Introduction to White Noise Analysis (in Russian)
Topics Covered
- white noise analysis
- Gaussian measures
- infinite-dimensional analysis
White noise theory is a small but rich (in terms of the objects it contains) island within the theory of Gaussian measures on infinite-dimensional spaces. It starts from the Bochner-Minlos theorem, which allows one to define the standard Gaussian measure on the space of generalized functions $S'(R)$ via its Fourier transform. With respect to this measure, one can develop a special calculus called white noise analysis, as well as introduce classes of infinite-dimensional generalized functions (Hida distributions). In Hida spaces, Brownian motion coexists with integrals over it, its derivatives of all orders, infinite-dimensional delta functions, and many other interesting objects. Moreover, white noise analysis allows one to define a multiplication operation on Hida generalized functions, which is related to what physicists call renormalization.
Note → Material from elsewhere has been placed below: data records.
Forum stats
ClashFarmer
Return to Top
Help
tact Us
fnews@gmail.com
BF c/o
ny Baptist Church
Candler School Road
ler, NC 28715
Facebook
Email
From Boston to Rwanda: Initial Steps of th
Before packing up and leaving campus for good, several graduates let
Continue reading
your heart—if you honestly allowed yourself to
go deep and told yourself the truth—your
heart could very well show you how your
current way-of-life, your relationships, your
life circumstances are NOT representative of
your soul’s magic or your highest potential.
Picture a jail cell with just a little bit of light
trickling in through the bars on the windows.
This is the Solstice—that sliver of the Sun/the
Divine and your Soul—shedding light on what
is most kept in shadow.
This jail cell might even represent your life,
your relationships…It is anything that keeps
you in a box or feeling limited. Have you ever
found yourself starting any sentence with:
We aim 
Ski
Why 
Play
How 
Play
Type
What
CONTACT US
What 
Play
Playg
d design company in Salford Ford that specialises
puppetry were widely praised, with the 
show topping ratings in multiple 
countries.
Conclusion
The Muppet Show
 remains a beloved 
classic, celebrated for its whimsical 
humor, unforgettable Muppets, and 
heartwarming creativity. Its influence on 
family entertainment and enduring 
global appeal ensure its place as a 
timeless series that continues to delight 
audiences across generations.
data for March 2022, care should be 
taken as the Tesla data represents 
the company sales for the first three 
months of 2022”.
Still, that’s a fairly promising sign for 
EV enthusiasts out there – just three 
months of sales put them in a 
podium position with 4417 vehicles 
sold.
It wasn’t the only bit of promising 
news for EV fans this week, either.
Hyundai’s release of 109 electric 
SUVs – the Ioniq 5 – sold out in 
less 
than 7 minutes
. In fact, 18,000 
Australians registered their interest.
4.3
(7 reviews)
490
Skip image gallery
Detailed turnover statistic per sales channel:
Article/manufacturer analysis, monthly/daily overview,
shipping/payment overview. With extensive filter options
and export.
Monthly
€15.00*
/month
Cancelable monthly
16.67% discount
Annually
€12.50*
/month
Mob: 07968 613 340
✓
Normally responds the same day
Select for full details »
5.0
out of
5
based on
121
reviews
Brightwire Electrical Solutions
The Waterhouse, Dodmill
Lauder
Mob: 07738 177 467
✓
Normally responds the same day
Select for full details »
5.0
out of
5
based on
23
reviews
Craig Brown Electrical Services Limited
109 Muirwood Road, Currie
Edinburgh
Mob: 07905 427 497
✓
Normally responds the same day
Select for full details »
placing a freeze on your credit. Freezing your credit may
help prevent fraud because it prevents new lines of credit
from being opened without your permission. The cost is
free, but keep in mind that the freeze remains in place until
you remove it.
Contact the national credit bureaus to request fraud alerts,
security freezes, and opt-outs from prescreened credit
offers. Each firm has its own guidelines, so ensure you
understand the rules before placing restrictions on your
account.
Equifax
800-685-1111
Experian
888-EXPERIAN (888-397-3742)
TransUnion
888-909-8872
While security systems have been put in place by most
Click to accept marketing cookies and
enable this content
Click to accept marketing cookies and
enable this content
In these lectures, I briefly cover the main constructions of white noise theory. All the facts I discuss can be considered standard (if not classical), and we do not touch on any subtle issues of the theory. We start by discussing Gaussian measures on nuclear spaces, explain why Hilbert spaces are too small to support a standard Gaussian measure and what to do about it, and show how to equip $S'(R)$ with a topology that makes it nuclear. Topics that remain largely untouched include infinite-dimensional Malliavin calculus (although we do introduce some concepts from this field), fractional white noise theory, applications of white noise theory to Feynman integrals and SDEs, as well as numerous probabilistic applications.